For building a hadoop (or any other whirr supported cluster) cluster inside AWS VPC (Virtual Private Cloud) or intranet, prerequisite are:
- all machines/nodes must be up and running.
- must have known private or public ip addresses.
Here is what goes into whirr config file:
whirr.cluster-name=myhadoopcluster
whirr.instance-templates=1
hadoop-jobtracker+hadoop-namenode,1 hadoop-datanode+hadoop-tasktracker
whirr.env.repo=cdh4
whirr.hadoop.install-function=install_cdh_hadoop
whirr.hadoop.configure-function=configure_cdh_hadoop
whirr.zookeeper.install-function=install_cdh_zookeeper
whirr.zookeeper.configure-function=configure_cdh_zookeeper
whirr.hbase.install-function=install_cdh_hbase
whirr.hbase.configure-function=configure_cdh_hbase
whirr.private-key-file=/opt/whirr/.ssh/id_rsa
whirr.public-key-file=/opt/whirr/.ssh/id_rsa.pub
whirr.java.install-function=install_oab_java
whirr.provider=byon
whirr.service-name=byon
whirr.bootstrap-user=whirr jclouds.byon.endpoint=file:///opt/whirr/byon.yaml
The last 4 lines are the important ones. We are changing the provider from usual aws to byon. We also specify a location of a yaml file. This file holds details about all the nodes in the to be cluster.
nodes:
- id: node1
hostname: xxx.xxx.xxx.xxx
os_arch: x86_64
os_family: centOS
os_description: centOS
os_version: 6.3
username: root
credential_url: file:///opt/whirr/.ssh/id_rsa
- id: node2
hostname: xxx.xxx.xxx.xxx
os_arch: x86_64
os_family: centOS
os_description: centOS
os_version: 6.3
username: root
credential_url: file:///opt/whirr/.ssh/id_rsa
In the yaml file above, hostname needs to be an ip address and not a real hostname. This is due to a bug in jclouds, as of writing this. Replace xxx.xxx.xxx.xxx with your AWS VPC private ip address. One can directly use a rsa key by specifying it in credential instead of credential_url field.

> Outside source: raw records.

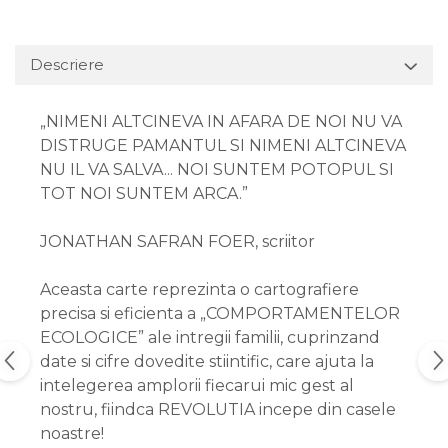
Descriere
„NIMENI ALTCINEVA IN AFARA DE NOI NU VA
DISTRUGE PAMANTUL SI NIMENI ALTCINEVA
NU IL VA SALVA... NOI SUNTEM POTOPUL SI
TOT NOI SUNTEM ARCA.”
JONATHAN SAFRAN FOER, scriitor
Aceasta carte reprezinta o cartografiere
precisa si eficienta a „COMPORTAMENTELOR
ECOLOGICE” ale intregii familii, cuprinzand
date si cifre dovedite stiintific, care ajuta la
intelegerea amplorii fiecarui mic gest al
nostru, fiindca REVOLUTIA incepe din casele
noastre!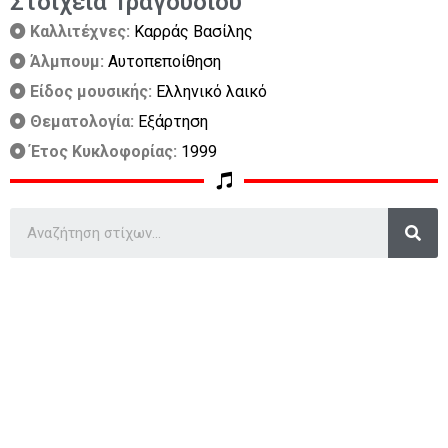
Στοιχεία Τραγουδιού
Καλλιτέχνες:
Καρράς Βασίλης
Άλμπουμ:
Αυτοπεποίθηση
Είδος μουσικής:
Ελληνικό λαικό
Θεματολογία:
Εξάρτηση
Έτος Κυκλοφορίας:
1999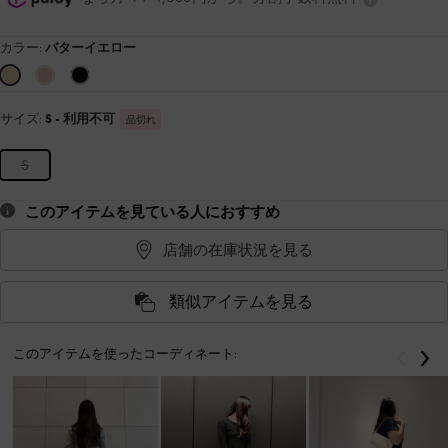
カラー:
バターイエロー
サイズ:
S
- 利用不可
品切れ
S
このアイテムを見ている人におすすめ
店舗の在庫状況を見る
類似アイテムを見る
このアイテムを使ったコーディネート:
戻る
次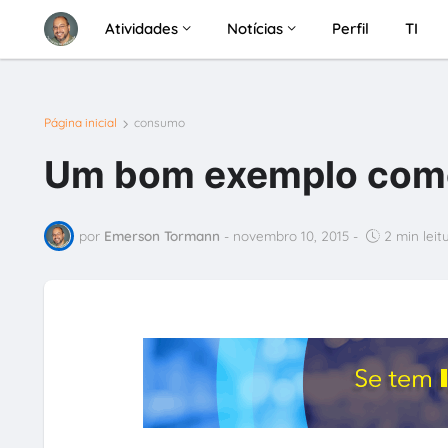
Atividades
Notícias
Perfil
TI
Página inicial
consumo
Um bom exemplo com
por
Emerson Tormann
-
novembro 10, 2015
-
2 min leit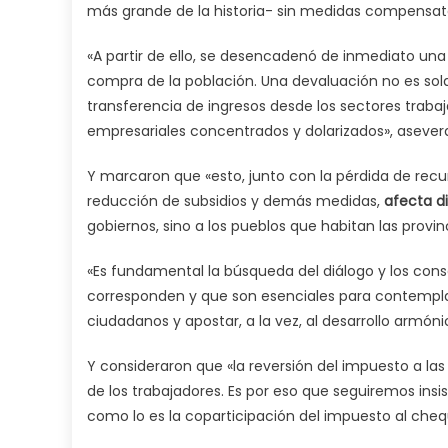
más grande de la historia- sin medidas compensator
«A partir de ello, se desencadenó de inmediato una
compra de la población. Una devaluación no es so
transferencia de ingresos desde los sectores trabaj
empresariales concentrados y dolarizados», asever
Y marcaron que «esto, junto con la pérdida de recur
reducción de subsidios y demás medidas,
afecta di
gobiernos, sino a los pueblos que habitan las provin
«Es fundamental la búsqueda del diálogo y los con
corresponden y que son esenciales para contemplar 
ciudadanos y apostar, a la vez, al desarrollo armóni
Y consideraron que «la reversión del impuesto a l
de los trabajadores. Es por eso que seguiremos in
como lo es la coparticipación del impuesto al cheq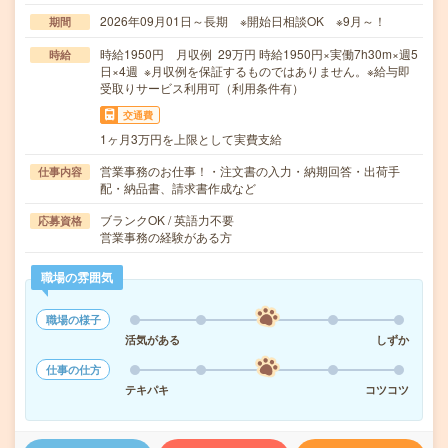
2026年09月01日～長期 ※開始日相談OK ※9月～！
期間
時給1950円 月収例 29万円 時給1950円×実働7h30m×週5
時給
日×4週 ※月収例を保証するものではありません。※給与即
受取りサービス利用可（利用条件有）
交通費
1ヶ月3万円を上限として実費支給
営業事務のお仕事！・注文書の入力・納期回答・出荷手
仕事内容
配・納品書、請求書作成など
ブランクOK / 英語力不要
応募資格
営業事務の経験がある方
職場の雰囲気
職場の様子
活気がある
しずか
仕事の仕方
テキパキ
コツコツ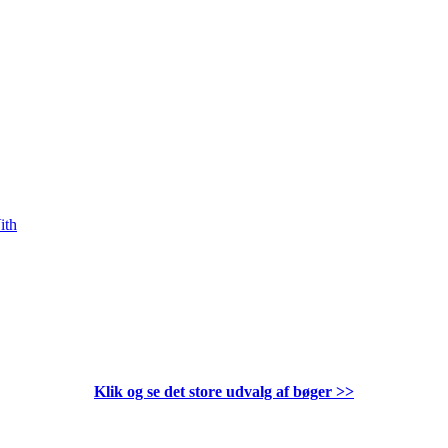
ith
Klik og se det store udvalg af bøger
>>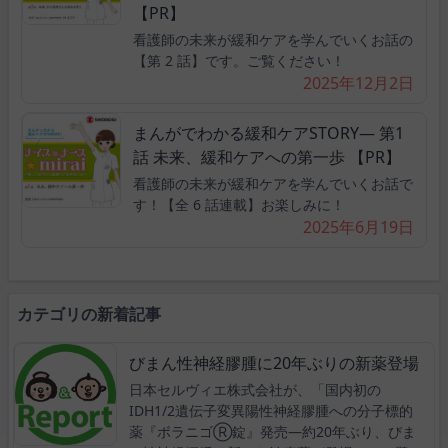
【PR】
看護師の未来が緩和ケアを学んでいくお話の
【第 2 話】です。ご覧ください！
2025年12月2日
まんがでわかる緩和ケアSTORY― 第1
話 未来、緩和ケアへの第一歩 【PR】
看護師の未来が緩和ケアを学んでいくお話で
す！【全 6 話連載】お楽しみに！
2025年6月19日
カテゴリの新着記事
びまん性神経膠腫に20年ぶりの新薬登場
日本セルヴィエ株式会社が、「国内初の
IDH1/2遺伝子変異陽性神経膠腫への分子標的
薬『ボラニゴⓇ錠』発売―約20年ぶり、びま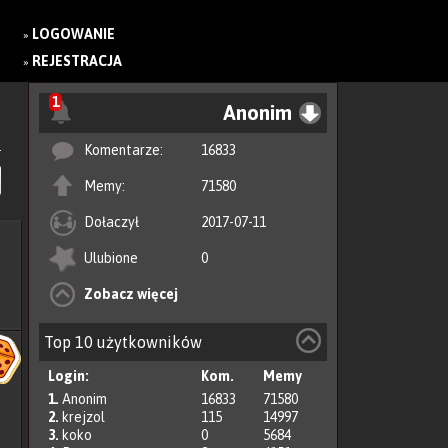
LOGOWANIE
»
REJESTRACJA
»
1
Anonim
Komentarze:
16833
Memy:
71580
Dołaczył
2017-07-11
Ulubione
0
Zobacz więcej
Top 10 użytkowników
Login:
Kom.
Memy
1.
Anonim
16833
71580
2.
krejzol
115
14997
3.
koko
0
5684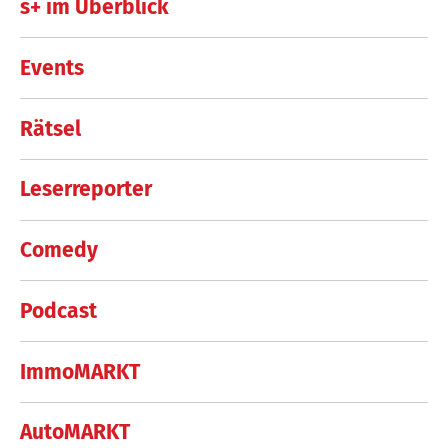
s+ im Überblick
Events
Rätsel
Leserreporter
Comedy
Podcast
ImmoMARKT
AutoMARKT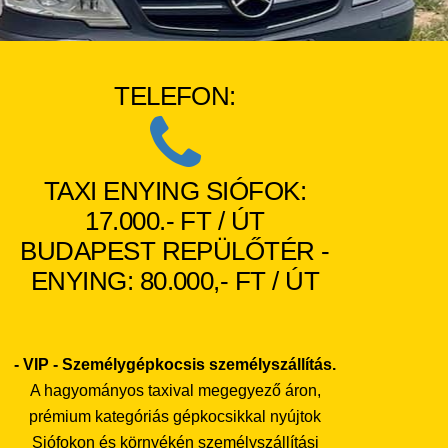
TELEFON:
TAXI ENYING SIÓFOK:
17.000.- FT / ÚT
BUDAPEST REPÜLŐTÉR -
ENYING: 80.000,- FT / ÚT
- VIP - Személygépkocsis személyszállítás.
A hagyományos taxival megegyező áron,
prémium kategóriás gépkocsikkal nyújtok
Siófokon és környékén személyszállítási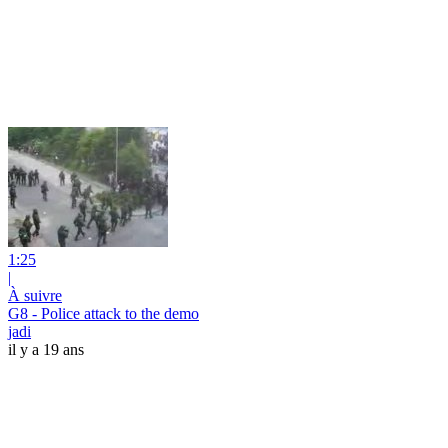
1:25
|
À suivre
G8 - Police attack to the demo
jadi
il y a 19 ans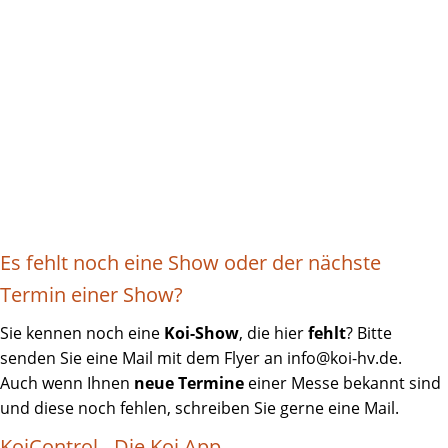
Es fehlt noch eine Show oder der nächste
Termin einer Show?
Sie kennen noch eine
Koi-Show
, die hier
fehlt
? Bitte
senden Sie eine Mail mit dem Flyer an
info@koi-hv.de
.
Auch wenn Ihnen
neue Termine
einer Messe bekannt sind
und diese noch fehlen, schreiben Sie gerne eine Mail.
KoiControl - Die Koi App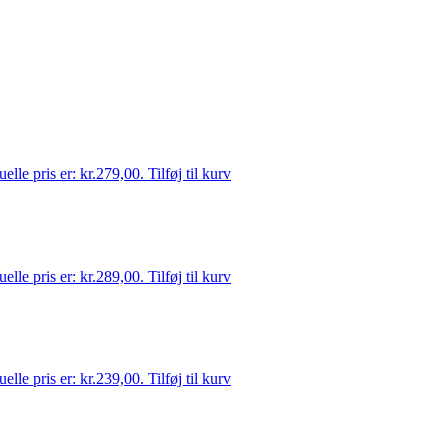
elle pris er: kr.279,00.
Tilføj til kurv
elle pris er: kr.289,00.
Tilføj til kurv
elle pris er: kr.239,00.
Tilføj til kurv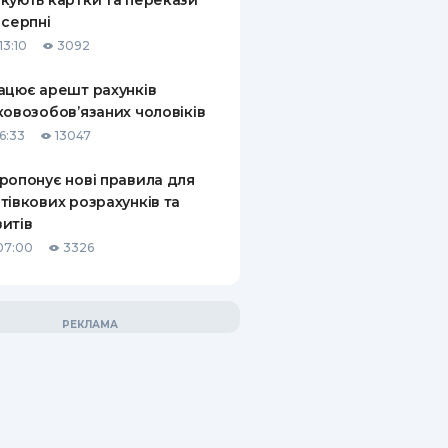
кують картки та перекази
 серпні
13:10
3092
ацює арешт рахунків
ковозобов’язаних чоловіків
6:33
13047
ропонує нові правила для
тівкових розрахунків та
итів
07:00
3326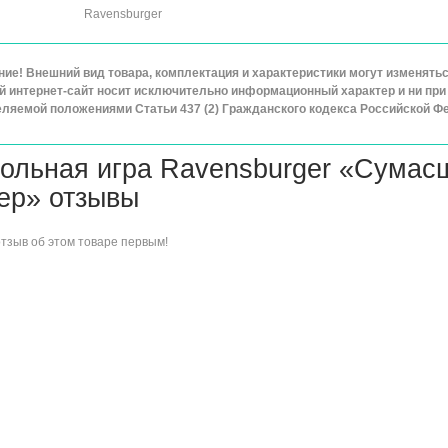
Ravensburger
ие! Внешний вид товара, комплектация и характеристики могут изменят
 интернет-сайт носит исключительно информационный характер и ни при 
ляемой положениями Статьи 437 (2) Гражданского кодекса Российской Ф
ольная игра Ravensburger «Сумас
ер» отзывы
отзыв об этом товаре
первым!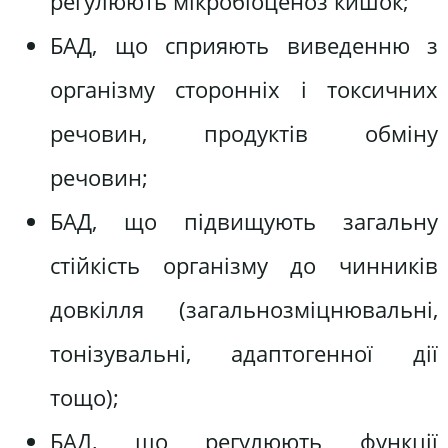
регулюють мікробіоценоз кишок;
БАД, що сприяють виведенню з
організму сторонніх і токсичних
речовин, продуктів обміну
речовин;
БАД, що підвищують загальну
стійкість організму до чинників
довкілля (загальнозміцнювальні,
тонізувальні, адаптогенної дії
тощо);
БАД, що регулюють функції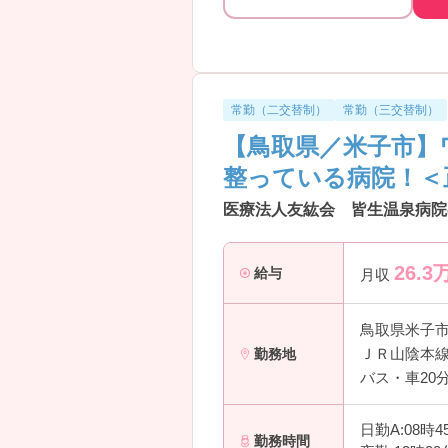
常勤（二交替制）
常勤（三交替制）
【鳥取県／米子市】
整っている病院！＜
医療法人友紘会 皆生温泉病院
26.3
給与
月収
鳥取県米子
ＪＲ山陰本線
勤務地
バス・車20
日勤A:08時
勤務時間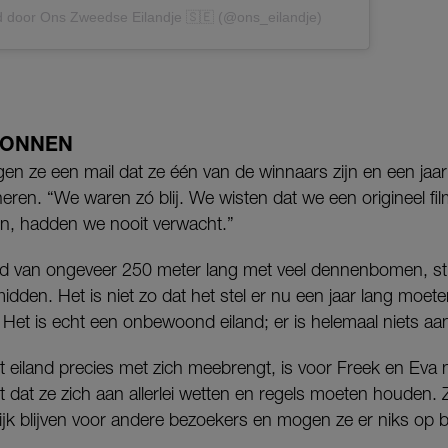
d door Ons Zweedse Eilandje 🇸🇪 (@ons_eilandje)
WONNEN
en ze een mail dat ze één van de winnaars zijn en een jaar 
n. “We waren zó blij. We wisten dat we een origineel fi
n, hadden we nooit verwacht.”
d van ongeveer 250 meter lang met veel dennenbomen, str
idden. Het is niet zo dat het stel er nu een jaar lang moeten
. Het is echt een onbewoond eiland; er is helemaal niets aa
 eiland precies met zich meebrengt, is voor Freek en Eva n
ast dat ze zich aan allerlei wetten en regels moeten houden.
lijk blijven voor andere bezoekers en mogen ze er niks op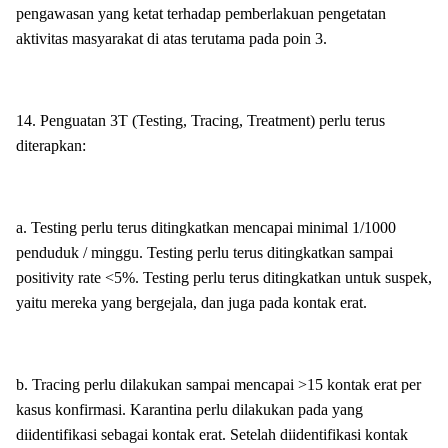
pengawasan yang ketat terhadap pemberlakuan pengetatan
aktivitas masyarakat di atas terutama pada poin 3.
14. Penguatan 3T (Testing, Tracing, Treatment) perlu terus
diterapkan:
a. Testing perlu terus ditingkatkan mencapai minimal 1/1000
penduduk / minggu. Testing perlu terus ditingkatkan sampai
positivity rate <5%. Testing perlu terus ditingkatkan untuk suspek,
yaitu mereka yang bergejala, dan juga pada kontak erat.
b. Tracing perlu dilakukan sampai mencapai >15 kontak erat per
kasus konfirmasi. Karantina perlu dilakukan pada yang
diidentifikasi sebagai kontak erat. Setelah diidentifikasi kontak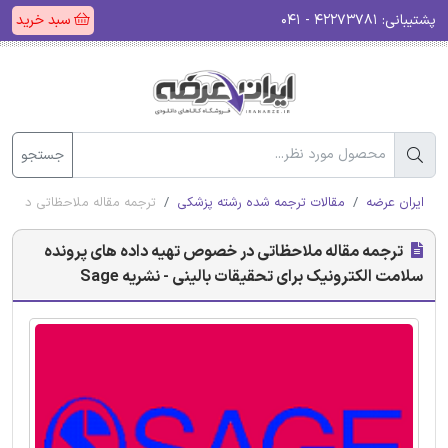
پشتیبانی:
۴۲۲۷۳۷۸۱ - ۰۴۱
سبد خرید
جستجو
ایران عرضه
مقالات ترجمه شده رشته پزشکی
ترجمه مقاله ملاحظاتی در خصوص
ترجمه مقاله ملاحظاتی در خصوص تهیه داده های پرونده
سلامت الکترونیک برای تحقیقات بالینی - نشریه Sage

Here is an example yaml file from jclouds github page. Here are some errors that come due to problem in config and/or yaml file
error : java.lang.IllegalArgumentException: URI is not absolute
This is related to credential file url. It needs to start with file://.
error: java.lang.RuntimeException: java.net.UnknownHostException: byon.yaml
jclouds is looking for the default yaml file. This error comes if yaml file location is missing from the config file or the file is non-existant.
If everything goes well, firing launch-cluster would result in a running cluster. Some of the things to keep in mind are:
- I have used whirr user on my machines, this user needs to be there on all the machines and it must have sudo access.
- launch-cluster command needs to be fired from a non-root user. Trying to invoke it as root user would result in errors.